#### Available data
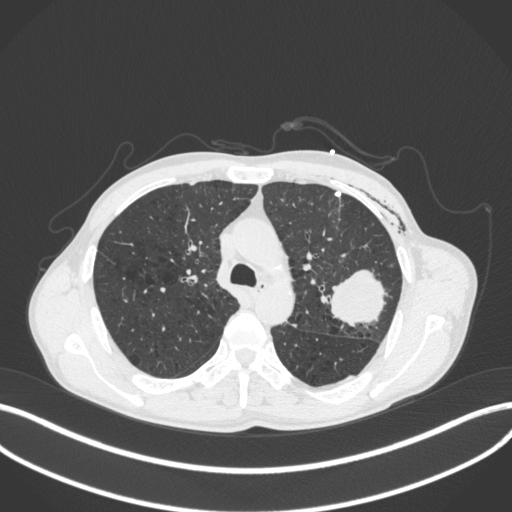
Chest CT, one axial slice. Position 278 of 416 along the scan axis. Reconstruction kernel B31f. 120 kVp. Lung window (W 1500 / L -600 HU). 512 × 512 image matrix. Patient: male, 58 years. From the clinical record (not read from this slice): clinical TNM (as recorded): T3 N0 M0.
Structures marked on this image (rectangle marked by the reading radiologist):
- lung tumour (recorded histology: adenocarcinoma): bounding box <319,262,394,328> (left, top, right, bottom; pixels)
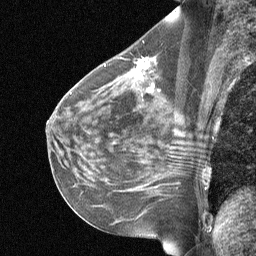
Breast MRI (dynamic contrast-enhanced), one sagittal slice. Slice 35 of 64 in the series (ordered by position). Dynamic contrast-enhanced study with each time point stored as its own series, time point 2 of 3 at this slice position (early post-contrast, ordered by acquisition time). 1.5 T. TE 4.8 ms, TR 27 ms. 2 mm slice thickness. 256 × 256 image matrix, field of view 200 × 200 mm. Patient: female, 51 years. From the clinical record (not read from this slice): setting: breast cancer imaged before/during neoadjuvant chemotherapy; receptor status: HR-positive, HER2-negative.
Outlined on this slice (semi-automatic segmentation, software-assisted and operator-edited):
- analysis volume of interest (the breast-tissue region the enhancement analysis was run in; not a lesion): bounding box [x1, y1, x2, y2] px = [88, 42, 190, 119]
- tumour enhancement mask (voxels above the 90 % enhancement threshold inside the analysis volume of interest): [132, 58, 153, 92]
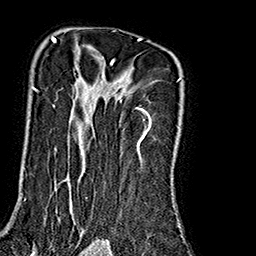
Breast MRI (dynamic contrast-enhanced), one axial slice. Cropped to one breast. Dynamic contrast-enhanced series, time point 2 of 7 at this slice position (early post-contrast). 1.5 T. TE 2.7 ms, TR 5.1 ms. 256 × 256 image matrix, field of view 178 × 178 mm. Female patient.
Outlined on this slice (semi-automatic segmentation, software-assisted and operator-edited):
- enhancing-tissue mask used for the functional tumour volume (all voxels passing the contrast-enhancement thresholds inside the analysis volume; usually the tumour): bounding box <31,36,182,231> (left, top, right, bottom; pixels)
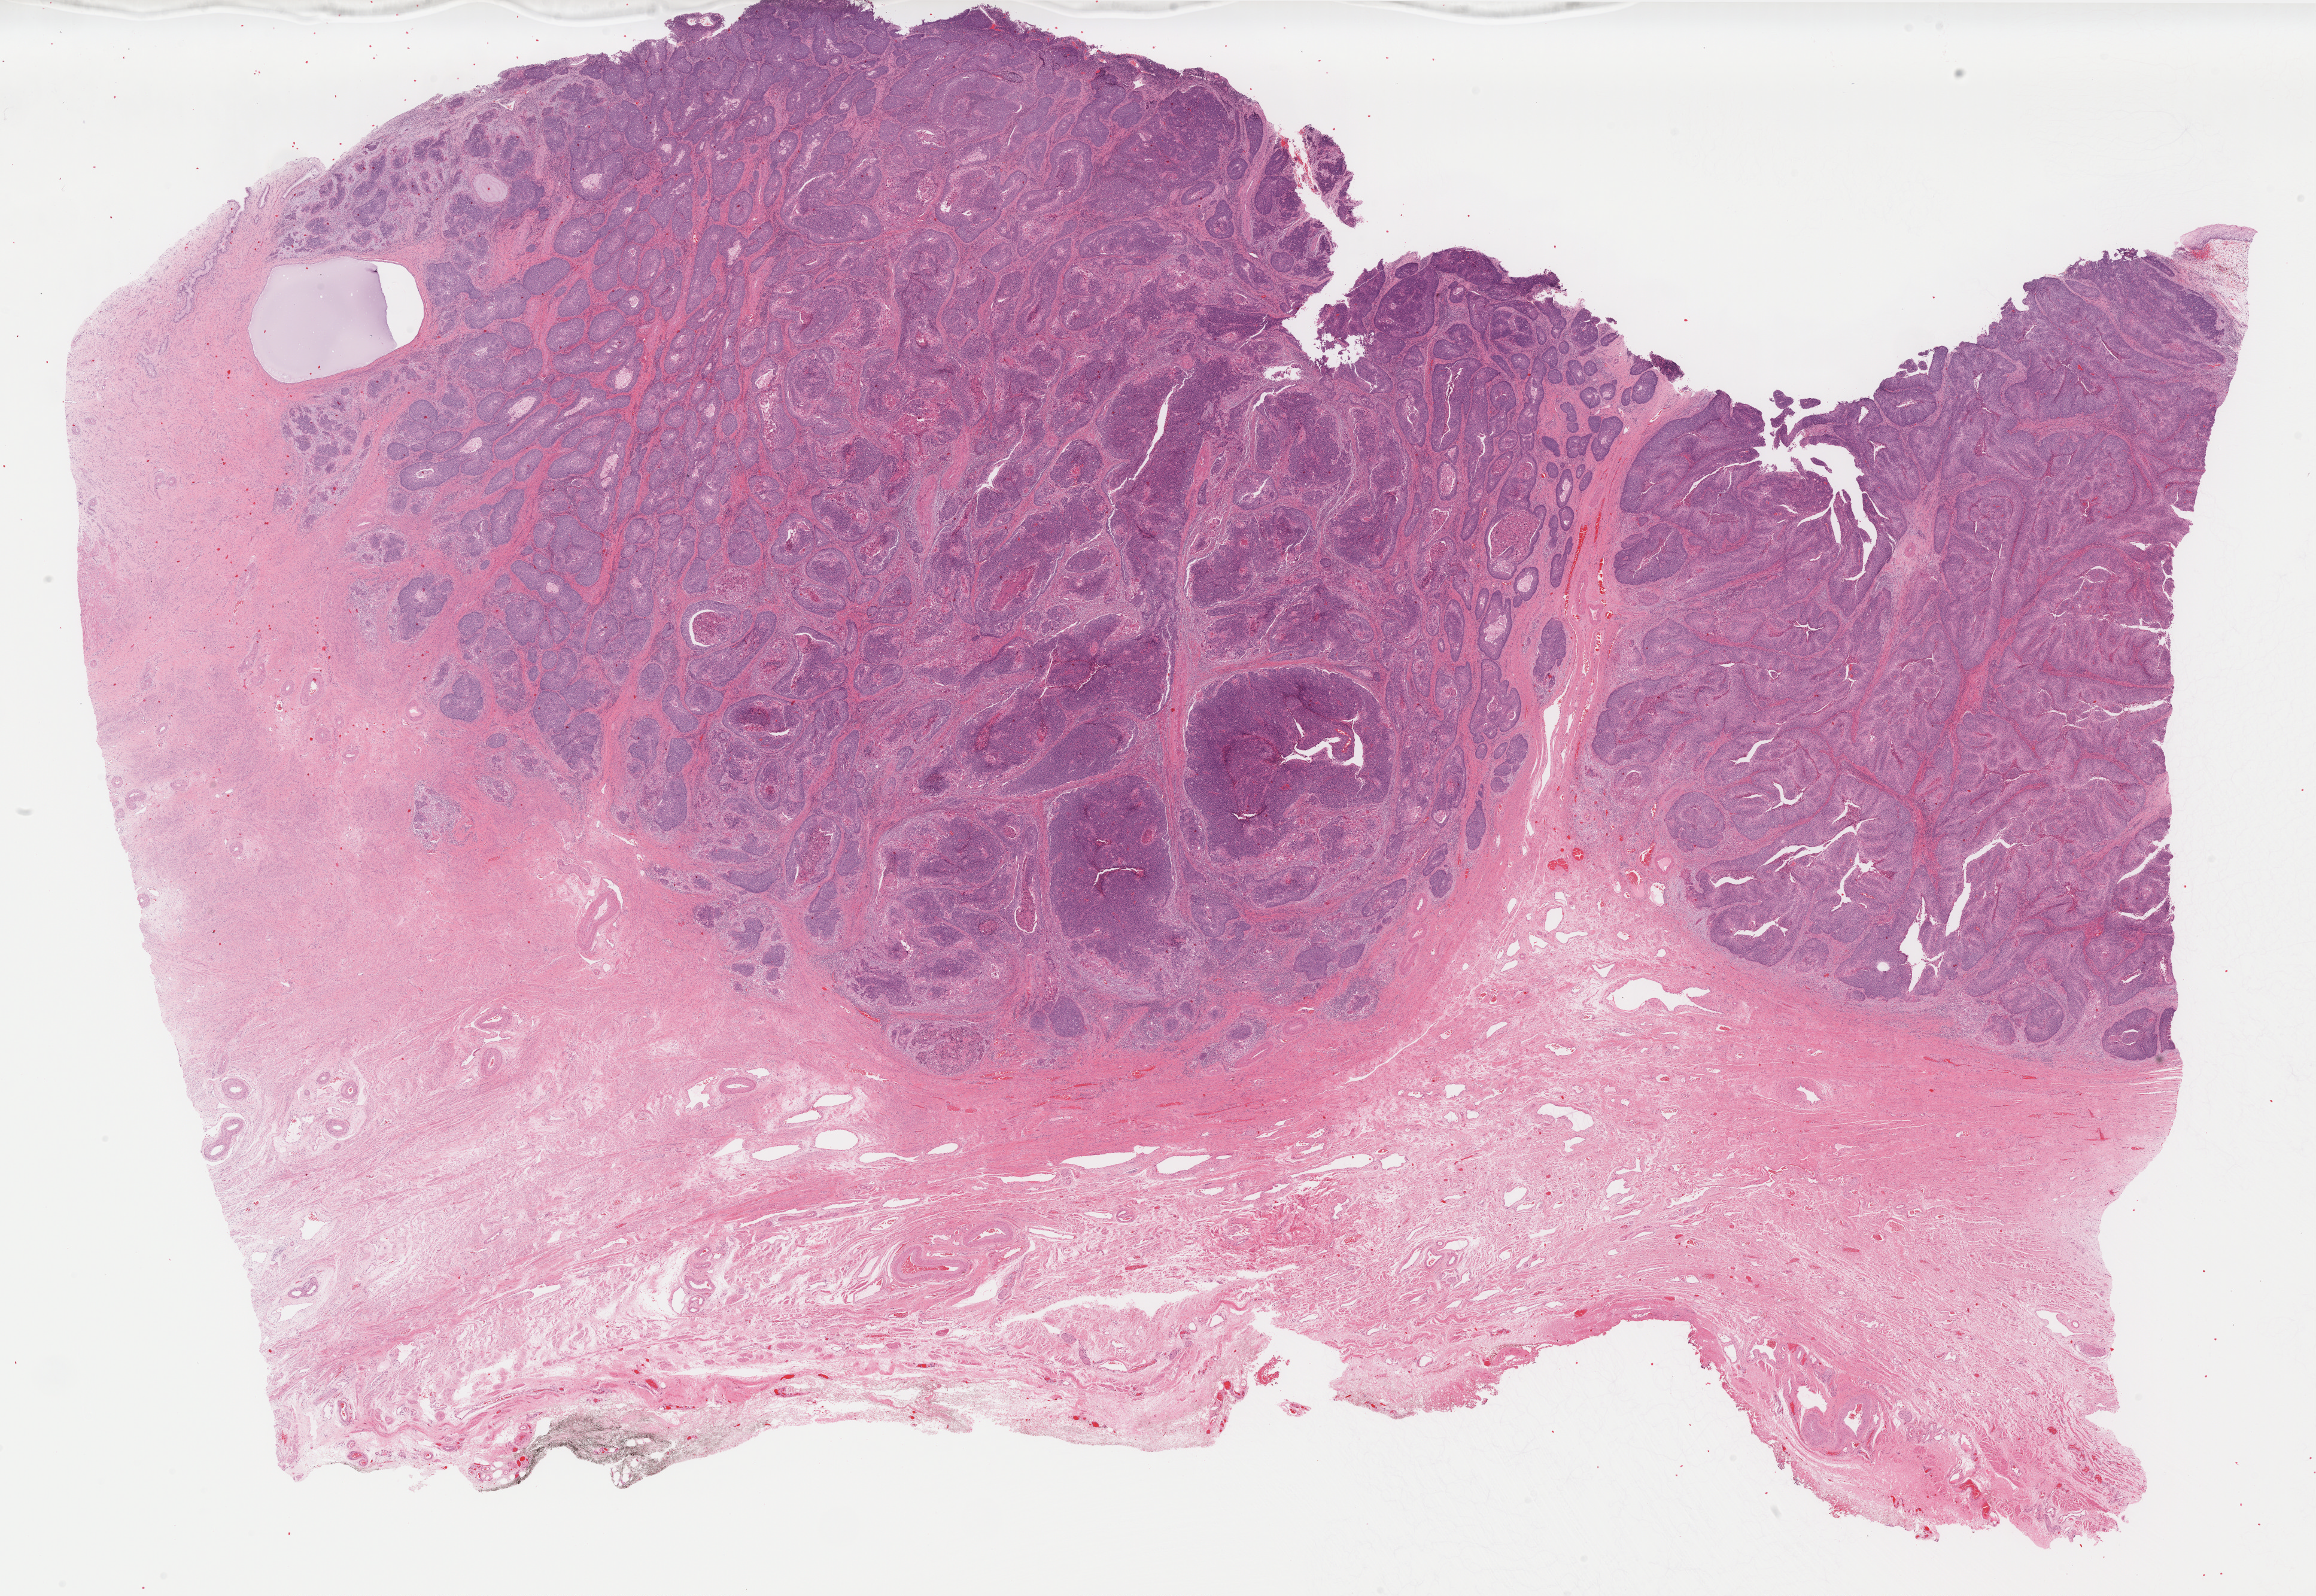
Hematoxylin and eosin (H&E) stained whole-slide image, shown as a low-resolution overview of the whole scanned area (about 31.0 x 21.3 mm, slide scanned at 40x); FFPE section; cervix, primary tumour sample. Female, age 53 years at initial diagnosis. Histologic grade: G2 (moderately differentiated).
* pathologic diagnosis: Squamous cell carcinoma, NOS (cervix uteri)
* FIGO stage: IB
* lymph nodes positive (case pathology): 0 of 59 examined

#### Your objective
The answer should contain only the lines from the start of the records above through the line with "Structures marked on", copied exactly, and no pictures.

#### Answer below
Chest CT, one axial slice. Position 278 of 416 along the scan axis. Reconstruction kernel B31f. 120 kVp. Lung window (W 1500 / L -600 HU). 512 × 512 image matrix. Patient: male, 58 years. From the clinical record (not read from this slice): clinical TNM (as recorded): T3 N0 M0.
Structures marked on this image (rectangle marked by the reading radiologist):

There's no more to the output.